R/EGA.estimate.R

Defines functions glasso_wrapper plot.EGA.estimate summary.EGA.estimate print.EGA.estimate EGA.estimate_errors EGA.estimate

Documented in EGA.estimate

#' @title Estimates \code{\link[EGAnet]{EGA}} for Multidimensional Structures
#'
#' @description A basic function to estimate \code{\link[EGAnet]{EGA}} for multidimensional structures.
#' This function does \emph{not} include the unidimensional check and it does not
#' plot the results. This function can be used as a streamlined approach
#' for quick \code{\link[EGAnet]{EGA}} estimation when unidimensionality or visualization
#' is not a priority
#'
#' @param data Matrix or data frame.
#' Should consist only of variables to be used in the analysis
#'
#' @param n Numeric (length = 1).
#' Sample size if \code{data} provided is a correlation matrix
#'
#' @param corr Character (length = 1).
#' Method to compute correlations.
#' Defaults to \code{"auto"}.
#' Available options:
#'
#' \itemize{
#'
#' \item \code{"auto"} --- Automatically computes appropriate correlations for
#' the data using Pearson's for continuous, polychoric for ordinal,
#' tetrachoric for binary, and polyserial/biserial for ordinal/binary with
#' continuous. To change the number of categories that are considered
#' ordinal, use \code{ordinal.categories}
#' (see \code{\link[EGAnet]{polychoric.matrix}} for more details)
#'
#' \item \code{"cor_auto"} --- Uses \code{\link[qgraph]{cor_auto}} to compute correlations.

- Extracted entries
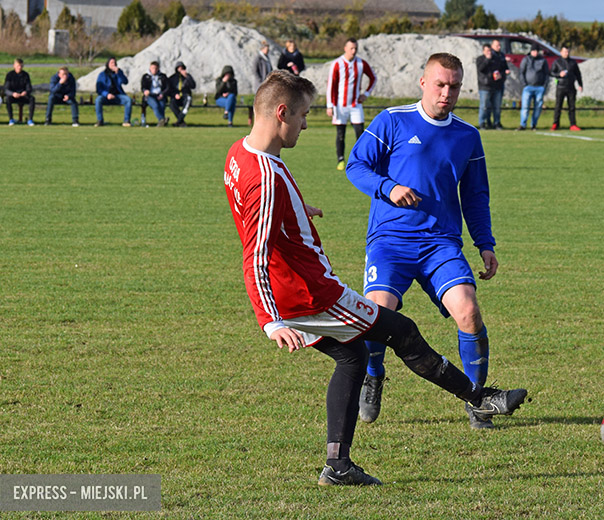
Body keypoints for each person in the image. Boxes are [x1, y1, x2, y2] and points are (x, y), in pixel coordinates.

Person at [223, 70, 529, 486]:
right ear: (281, 113)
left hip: (297, 289)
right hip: (310, 295)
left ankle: (338, 465)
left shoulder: (241, 154)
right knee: (402, 331)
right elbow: (255, 253)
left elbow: (250, 211)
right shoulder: (266, 178)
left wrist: (296, 211)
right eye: (304, 115)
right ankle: (481, 398)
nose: (307, 124)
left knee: (353, 357)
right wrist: (270, 320)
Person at [346, 53, 502, 430]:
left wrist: (485, 242)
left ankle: (476, 399)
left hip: (440, 244)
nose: (447, 93)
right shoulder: (392, 120)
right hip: (390, 241)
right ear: (423, 82)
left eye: (454, 86)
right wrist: (389, 187)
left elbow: (476, 196)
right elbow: (356, 166)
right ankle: (373, 374)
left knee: (468, 310)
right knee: (377, 313)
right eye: (440, 84)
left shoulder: (467, 135)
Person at [326, 38, 377, 170]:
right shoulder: (337, 64)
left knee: (360, 132)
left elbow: (373, 78)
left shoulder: (361, 64)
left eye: (355, 48)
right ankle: (340, 160)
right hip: (340, 105)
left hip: (355, 105)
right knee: (340, 134)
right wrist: (330, 105)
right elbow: (331, 85)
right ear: (345, 48)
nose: (354, 51)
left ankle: (360, 160)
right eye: (351, 48)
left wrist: (366, 94)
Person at [550, 45, 582, 131]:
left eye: (567, 51)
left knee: (572, 107)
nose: (566, 53)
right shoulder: (557, 62)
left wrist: (580, 84)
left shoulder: (573, 62)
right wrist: (559, 75)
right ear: (561, 52)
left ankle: (573, 124)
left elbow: (578, 74)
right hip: (560, 87)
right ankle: (555, 123)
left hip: (571, 87)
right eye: (564, 51)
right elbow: (551, 72)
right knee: (558, 106)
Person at [517, 44, 549, 130]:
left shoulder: (543, 60)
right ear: (531, 51)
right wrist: (524, 84)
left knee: (538, 107)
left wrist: (544, 86)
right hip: (528, 87)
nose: (535, 53)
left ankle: (533, 125)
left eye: (536, 51)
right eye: (533, 51)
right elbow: (521, 72)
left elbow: (546, 74)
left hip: (539, 88)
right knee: (525, 107)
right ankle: (523, 124)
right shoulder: (526, 60)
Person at [95, 57, 132, 127]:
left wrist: (119, 73)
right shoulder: (102, 75)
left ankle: (126, 121)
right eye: (111, 63)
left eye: (114, 63)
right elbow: (99, 89)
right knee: (98, 100)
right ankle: (100, 120)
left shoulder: (119, 73)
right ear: (108, 64)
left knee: (128, 100)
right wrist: (106, 94)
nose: (113, 64)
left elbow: (125, 82)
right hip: (106, 96)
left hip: (117, 96)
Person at [476, 44, 501, 129]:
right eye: (487, 51)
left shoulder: (496, 59)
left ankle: (496, 123)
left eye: (490, 51)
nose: (489, 52)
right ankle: (482, 123)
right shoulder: (480, 59)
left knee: (496, 107)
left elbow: (499, 69)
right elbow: (481, 69)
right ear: (483, 51)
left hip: (496, 86)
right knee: (484, 107)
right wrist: (487, 59)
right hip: (484, 86)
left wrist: (500, 75)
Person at [4, 58, 35, 126]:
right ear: (14, 66)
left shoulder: (25, 75)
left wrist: (26, 92)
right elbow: (6, 89)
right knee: (8, 99)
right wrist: (12, 93)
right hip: (13, 96)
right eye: (18, 66)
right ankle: (11, 119)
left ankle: (30, 120)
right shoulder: (10, 75)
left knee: (32, 99)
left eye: (21, 66)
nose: (19, 67)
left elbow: (29, 87)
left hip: (23, 96)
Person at [141, 61, 169, 127]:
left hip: (160, 95)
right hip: (149, 95)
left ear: (158, 68)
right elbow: (143, 87)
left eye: (156, 68)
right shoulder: (145, 76)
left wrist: (162, 94)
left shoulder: (163, 76)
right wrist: (145, 91)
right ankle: (162, 119)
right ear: (150, 68)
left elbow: (167, 87)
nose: (154, 70)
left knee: (162, 105)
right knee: (155, 105)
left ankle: (161, 123)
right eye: (153, 68)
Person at [168, 61, 196, 128]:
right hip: (176, 96)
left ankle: (179, 121)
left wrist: (187, 77)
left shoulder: (188, 76)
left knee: (187, 102)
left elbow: (193, 86)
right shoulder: (172, 78)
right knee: (172, 104)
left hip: (185, 96)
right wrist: (174, 94)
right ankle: (181, 122)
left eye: (182, 68)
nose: (180, 70)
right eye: (179, 68)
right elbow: (169, 89)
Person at [490, 39, 510, 129]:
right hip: (490, 85)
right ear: (492, 46)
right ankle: (486, 123)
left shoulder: (501, 55)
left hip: (499, 83)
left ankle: (497, 123)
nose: (499, 47)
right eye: (497, 45)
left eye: (500, 45)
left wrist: (505, 71)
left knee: (497, 105)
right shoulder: (490, 55)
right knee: (487, 106)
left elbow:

- Work task 1
Reproduce verbatim the passage of the EGA.estimate documentation from "#' Should consist" up to and including "Character (length = 1).".
- Work task 2
Continue the EGA.estimate documentation from where it stops.
The listing bears no relation to the EGA.estimate documentation.

- Final answer 1
#' Should consist only of variables to be used in the analysis
#'
#' @param n Numeric (length = 1).
#' Sample size if \code{data} provided is a correlation matrix
#'
#' @param corr Character (length = 1).

- Final answer 2
#' Arguments can be passed along to the function
#'
#' \item \code{"cosine"} --- Uses \code{\link[EGAnet]{cosine}} to compute cosine similarity
#'
#' \item \code{"pearson"} --- Pearson's correlation is computed for all
#' variables regardless of categories
#'
#' \item \code{"spearman"} --- Spearman's rank-order correlation is computed
#' for all variables regardless of categories
#'
#' }
#'
#' For other similarity measures, compute them first and input them
#' into \code{data} with the sample size (\code{n})
#'
#' @param na.data Character (length = 1).
#' How should missing data be handled?
#' Defaults to \code{"pairwise"}.
#' Available options:
#'
#' \itemize{
#'
#' \item \code{"pairwise"} --- Computes correlation for all available cases between
#' two variables
#'
#' \item \code{"listwise"} --- Computes correlation for all complete cases in the dataset
#'
#' }
#'
#' @param model Character (length = 1).
#' Defaults to \code{"glasso"}.
#' Available options:
#'
#' \itemize{
#'
#' \item \code{"BGGM"} --- Computes the Bayesian Gaussian Graphical Model.
#' Set argument \code{ordinal.categories} to determine
#' levels allowed for a variable to be considered ordinal.
#' See \code{?BGGM::estimate} for more details
#'
#' \item \code{"glasso"} --- Computes the GLASSO with EBIC model selection.
#' See \code{\link[EGAnet]{EBICglasso.qgraph}} for more details
#'
#' \item \code{"TMFG"} --- Computes the TMFG method.
#' See \code{\link[EGAnet]{TMFG}} for more details
#'
#' }
#'
#' @param algorithm Character or
#' \code{igraph} \code{cluster_*} function (length = 1).
#' Defaults to \code{"walktrap"}.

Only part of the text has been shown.